Magouilles à l'aéroport de Tahiti : l'interdiction d'exercer requise contre quatre des treize douaniers (Màj)
PAPEETE, le 7 avril 2016 - Le procureur de la République a pris ses réquisitions, ce jeudi, dans le dossier des petits arrangements à l'aéroport de Tahiti. Les peines les plus sévères suggérées par le ministère public au tribunal concernent les agents des douanes : jusqu'à 3 ans de prison avec sursis, 5 millions de francs d'amende, mais surtout interdiction définitive d'exercer dans la fonction publique pour le chef du service incriminé dans ce dossier de concussion.

Le quatrième jour du procès des magouilles à l'aéroport de Tahiti aura été animé. Notamment par deux avocats de la défense qui ont soulevé un incident de dernière minute, en milieu d'après-midi, justifiant selon eux rien de moins que la récusation de l'un des deux assesseurs du président du tribunal… et donc la tenue d'un nouveau procès avec une nouvelle composition de magistrats. "Je demande de constater l'impartialité du tribunal et de renvoyer l'affaire", a ainsi plaidé Me Jourdainne à l'issue du long réquisitoire du parquet, après avoir constaté que le président du tribunal a demandé à l'un de ses assesseurs de vérifier la régularité de la formulation d'une demande de la partie civile concernant sa demande d'indemnisation si les prévenus venaient à être condamnés. "C'est à mon sens le rôle de l'avocat de la partie adverse, pas d'un membre du tribunal, de discuter de la manière de procéder pour que ces demandes soient recevables" a estimé l'avocat qui voyait dans cet incident une atteinte aux droits de la défense et une forme de "pré-jugement" du tribunal avant même d'avoir plaidé.

Un incident qui a contraint le tribunal à se retirer pour délibérer des suites à donner et dont l'arbitrage a été confié au premier président de la juridiction en personne. Vers 17 h 15, après trois heures de branle-bas de combat dans les couloirs du palais, ce dernier rendait une ordonnance rejetant finalement la requête et le procès pouvait reprendre comme prévu, avec les plaidoiries des avocats de la défense.
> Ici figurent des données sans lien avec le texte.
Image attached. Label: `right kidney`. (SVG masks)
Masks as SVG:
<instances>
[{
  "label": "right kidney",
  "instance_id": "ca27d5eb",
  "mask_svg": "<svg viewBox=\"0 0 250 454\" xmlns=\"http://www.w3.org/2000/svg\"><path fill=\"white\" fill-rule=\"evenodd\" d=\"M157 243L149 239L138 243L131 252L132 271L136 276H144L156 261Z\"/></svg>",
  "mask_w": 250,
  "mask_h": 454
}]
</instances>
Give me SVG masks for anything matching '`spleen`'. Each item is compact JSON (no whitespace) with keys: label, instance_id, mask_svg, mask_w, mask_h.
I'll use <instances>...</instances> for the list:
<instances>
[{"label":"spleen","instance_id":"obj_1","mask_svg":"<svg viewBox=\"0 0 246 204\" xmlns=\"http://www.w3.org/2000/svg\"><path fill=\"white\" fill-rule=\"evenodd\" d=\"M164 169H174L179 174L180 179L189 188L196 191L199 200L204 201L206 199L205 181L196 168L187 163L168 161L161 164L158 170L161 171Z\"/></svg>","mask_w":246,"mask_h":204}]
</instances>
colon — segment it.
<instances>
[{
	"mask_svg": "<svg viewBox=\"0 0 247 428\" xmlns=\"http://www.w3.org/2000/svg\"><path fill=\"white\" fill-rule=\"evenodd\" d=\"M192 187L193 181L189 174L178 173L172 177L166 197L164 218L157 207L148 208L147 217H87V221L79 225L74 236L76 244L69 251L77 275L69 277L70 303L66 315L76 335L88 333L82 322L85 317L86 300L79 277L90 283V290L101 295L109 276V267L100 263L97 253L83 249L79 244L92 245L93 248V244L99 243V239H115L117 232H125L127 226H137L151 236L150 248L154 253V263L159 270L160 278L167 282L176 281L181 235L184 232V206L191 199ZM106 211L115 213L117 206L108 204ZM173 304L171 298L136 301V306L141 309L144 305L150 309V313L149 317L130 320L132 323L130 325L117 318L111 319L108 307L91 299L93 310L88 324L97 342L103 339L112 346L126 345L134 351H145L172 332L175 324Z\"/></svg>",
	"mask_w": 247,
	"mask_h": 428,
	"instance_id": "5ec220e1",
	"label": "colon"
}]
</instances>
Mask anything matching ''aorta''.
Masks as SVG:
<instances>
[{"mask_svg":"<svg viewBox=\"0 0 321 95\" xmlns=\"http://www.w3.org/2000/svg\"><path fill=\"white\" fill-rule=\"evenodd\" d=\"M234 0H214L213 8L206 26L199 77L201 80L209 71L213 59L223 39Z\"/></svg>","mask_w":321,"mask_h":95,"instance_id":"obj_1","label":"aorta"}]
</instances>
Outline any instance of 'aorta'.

Le jugement mis en délibéré

Exonération occulte des droit douanes sur les marchandises, importation non déclarée d'alcool ou de cigarettes, taux de change ultra préférentiel ou encore billets d'avion "GP" sur la base de fausse déclarations de concubinage avec des PNC complices : pas moins de vingt-cinq prévenus comparaissent depuis lundi sur les bancs de la grande salle du palais de justice de Papeete pour ces faits commis entre 2008 et 2011. Ils sont douaniers, personnels navigants commerciaux de la compagnie au tiare, agents de change à l'aéroport et tous auraient abusé de leurs fonctions à un moment ou à un autre, en lien les uns avec les autres, pour se rendre ces petits services entre amis.
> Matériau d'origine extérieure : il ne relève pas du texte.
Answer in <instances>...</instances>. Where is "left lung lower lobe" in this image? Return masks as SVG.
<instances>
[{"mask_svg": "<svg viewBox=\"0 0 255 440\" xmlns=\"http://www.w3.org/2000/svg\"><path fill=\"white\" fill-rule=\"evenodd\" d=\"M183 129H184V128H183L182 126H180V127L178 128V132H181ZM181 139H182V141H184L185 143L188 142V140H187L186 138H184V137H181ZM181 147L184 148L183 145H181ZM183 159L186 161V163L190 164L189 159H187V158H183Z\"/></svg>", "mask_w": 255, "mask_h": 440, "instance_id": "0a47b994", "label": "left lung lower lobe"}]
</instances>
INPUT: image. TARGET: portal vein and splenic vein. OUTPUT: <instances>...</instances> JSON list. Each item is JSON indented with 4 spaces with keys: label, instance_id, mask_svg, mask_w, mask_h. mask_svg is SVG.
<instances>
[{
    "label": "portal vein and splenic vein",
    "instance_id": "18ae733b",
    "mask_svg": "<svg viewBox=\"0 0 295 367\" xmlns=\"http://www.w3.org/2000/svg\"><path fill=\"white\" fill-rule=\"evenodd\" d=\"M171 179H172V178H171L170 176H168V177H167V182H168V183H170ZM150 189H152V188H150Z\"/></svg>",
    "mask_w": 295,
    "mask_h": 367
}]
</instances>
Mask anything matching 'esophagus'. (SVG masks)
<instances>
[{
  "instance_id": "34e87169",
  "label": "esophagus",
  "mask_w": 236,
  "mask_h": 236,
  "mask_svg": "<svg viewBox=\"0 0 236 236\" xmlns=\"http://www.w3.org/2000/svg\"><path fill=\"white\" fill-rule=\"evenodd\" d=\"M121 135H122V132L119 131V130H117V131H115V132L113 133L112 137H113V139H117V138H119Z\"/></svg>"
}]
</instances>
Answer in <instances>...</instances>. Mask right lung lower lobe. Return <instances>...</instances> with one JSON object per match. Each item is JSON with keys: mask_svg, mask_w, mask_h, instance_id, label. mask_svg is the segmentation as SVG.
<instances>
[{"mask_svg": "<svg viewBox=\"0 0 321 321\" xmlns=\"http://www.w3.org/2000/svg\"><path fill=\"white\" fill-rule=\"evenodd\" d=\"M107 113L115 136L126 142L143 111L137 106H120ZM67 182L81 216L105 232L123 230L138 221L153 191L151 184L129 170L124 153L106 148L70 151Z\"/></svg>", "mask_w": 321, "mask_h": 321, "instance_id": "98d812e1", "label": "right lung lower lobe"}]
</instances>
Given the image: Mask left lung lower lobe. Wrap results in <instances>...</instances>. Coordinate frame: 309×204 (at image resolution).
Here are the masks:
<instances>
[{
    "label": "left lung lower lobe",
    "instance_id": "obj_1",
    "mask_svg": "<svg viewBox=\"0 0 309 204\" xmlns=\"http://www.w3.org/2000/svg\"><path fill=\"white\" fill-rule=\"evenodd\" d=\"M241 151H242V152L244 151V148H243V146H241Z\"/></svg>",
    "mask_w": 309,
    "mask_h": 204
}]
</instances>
L'affaire était née après l'interpellation d'un garagiste, un ancien ami du chef de l'équipe des douanes visée par l'enquête. Interpellé dans le cadre d'une affaire d'importation d'ice depuis les Etats-Unis, il était apparu incidemment qu'il ne s'acquittait pas, depuis des années, de l'intégralité des droits de douanes quand il ramenait ses pièces auto. Il disait s'occuper en échange des véhicules des douaniers impliqués et leur ramener de la marchandise, ce que ces derniers ont catégoriquement nié à l'audience. De fil en aiguille, les enquêteurs avaient découvert la face cachée de l'aéroport en mettant le doigt sur toute une série de petits arrangements entre amis.

Poursuivis selon leurs profils pour concussion, corruption, faux ou encore importation de marchandises sans déclaration, les prévenus encourent, outre la peine de prison, une forte amende, et pour les douaniers une interdiction d'exercer dans la fonction publique. A ce titre, deux interdictions définitives ont été requises contre le chef du service et un adjoint, assorties de peines de 2 et 3 ans de prison avec sursis, et de 1 et 5 millions d'amende.
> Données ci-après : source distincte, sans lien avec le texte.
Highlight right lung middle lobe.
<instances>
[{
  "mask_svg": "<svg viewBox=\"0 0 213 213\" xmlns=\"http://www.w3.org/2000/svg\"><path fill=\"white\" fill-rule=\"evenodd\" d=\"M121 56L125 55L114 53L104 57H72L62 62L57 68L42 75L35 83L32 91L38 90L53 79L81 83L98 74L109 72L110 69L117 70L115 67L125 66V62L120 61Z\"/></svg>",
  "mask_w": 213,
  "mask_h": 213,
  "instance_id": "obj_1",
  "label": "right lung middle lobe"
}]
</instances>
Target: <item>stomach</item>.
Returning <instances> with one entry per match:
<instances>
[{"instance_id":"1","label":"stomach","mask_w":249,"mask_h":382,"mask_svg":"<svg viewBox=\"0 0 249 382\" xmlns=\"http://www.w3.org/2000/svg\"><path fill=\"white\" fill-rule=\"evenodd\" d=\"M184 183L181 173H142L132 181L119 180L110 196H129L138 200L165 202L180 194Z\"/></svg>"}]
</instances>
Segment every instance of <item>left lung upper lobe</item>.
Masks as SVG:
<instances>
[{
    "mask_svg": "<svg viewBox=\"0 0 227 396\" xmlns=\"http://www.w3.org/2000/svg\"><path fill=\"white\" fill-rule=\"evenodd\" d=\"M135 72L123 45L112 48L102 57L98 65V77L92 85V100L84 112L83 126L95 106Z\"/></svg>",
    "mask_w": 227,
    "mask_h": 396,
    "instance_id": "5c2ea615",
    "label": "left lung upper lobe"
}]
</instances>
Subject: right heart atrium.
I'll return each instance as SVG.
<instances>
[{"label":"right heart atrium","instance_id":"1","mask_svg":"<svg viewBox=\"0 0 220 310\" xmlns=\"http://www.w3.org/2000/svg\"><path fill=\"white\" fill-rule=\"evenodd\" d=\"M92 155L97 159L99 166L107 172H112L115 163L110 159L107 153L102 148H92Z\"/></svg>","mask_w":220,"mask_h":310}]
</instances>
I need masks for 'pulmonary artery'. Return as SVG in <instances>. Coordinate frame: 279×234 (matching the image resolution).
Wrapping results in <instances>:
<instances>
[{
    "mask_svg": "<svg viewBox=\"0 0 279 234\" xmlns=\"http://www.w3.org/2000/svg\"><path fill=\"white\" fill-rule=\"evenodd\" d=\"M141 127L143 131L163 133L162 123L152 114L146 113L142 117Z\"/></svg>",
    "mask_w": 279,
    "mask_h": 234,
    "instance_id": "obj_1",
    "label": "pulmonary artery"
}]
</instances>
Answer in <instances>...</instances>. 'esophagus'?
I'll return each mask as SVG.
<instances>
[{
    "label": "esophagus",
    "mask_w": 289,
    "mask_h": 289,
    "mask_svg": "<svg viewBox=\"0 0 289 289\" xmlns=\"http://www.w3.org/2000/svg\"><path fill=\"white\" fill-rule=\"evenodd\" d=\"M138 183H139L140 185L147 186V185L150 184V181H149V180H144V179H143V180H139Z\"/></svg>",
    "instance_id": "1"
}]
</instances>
Ce sont les réquisitions les plus lourdes avec celles visant deux autres douaniers : 18 mois de prison avec sursis, 1 million de francs d'amende et une interdiction d'exercer dans la fonction publique pendant une période de 3 ans. Toutes les autres peines requises contre les 25 protagonistes du dossier oscillent entre 3 mois et 2 ans de prison, toutes assorties du sursis. Les plaidoiries des avocats se poursuivront ce vendredi avant que le tribunal ne mette sa décision en délibéré à plusieurs semaines.

Me Bourion : "Cela jette le discrédit sur l'Etat"

Me Dominique Bourion, avocat de l'Etat, a demandé plus de 11 millions de francs de dommages et intérêts contre les prévenus du dossier, en réparation du préjudice moral pour l'Etat : "Pourquoi certaines personnes passaient sans payer, pourquoi les douaniers eux-mêmes passaient sans payer, pourquoi ils se faisaient importer des caisses sans payer, pourquoi ils ont établi un système de sous-taxation qui est choquante, c'est l'Etat qui est affaibli par ces pratiques. Que va-ton dire si l'Etat ne fait pas respecter les règles chez ses propres employés. Aujourd'hui, en passant la douane, on va se demander pourquoi lui il paye alors que celui qui en a trois fois plus derrière ne paie pas ? Et peut-on faire confiance à un douanier quand il a un tel pouvoir ? Cela s'est passé sur cinq ans, c'est colossal. C'est impossible de ne pas avoir vu. Chaque fois qu'il y a une violation des règles, cela jette le discrédit sur l'Etat et c'est en ce sens que l'Etat demande réparation pour le préjudice moral, l'atteinte à son image, sa crédibilité".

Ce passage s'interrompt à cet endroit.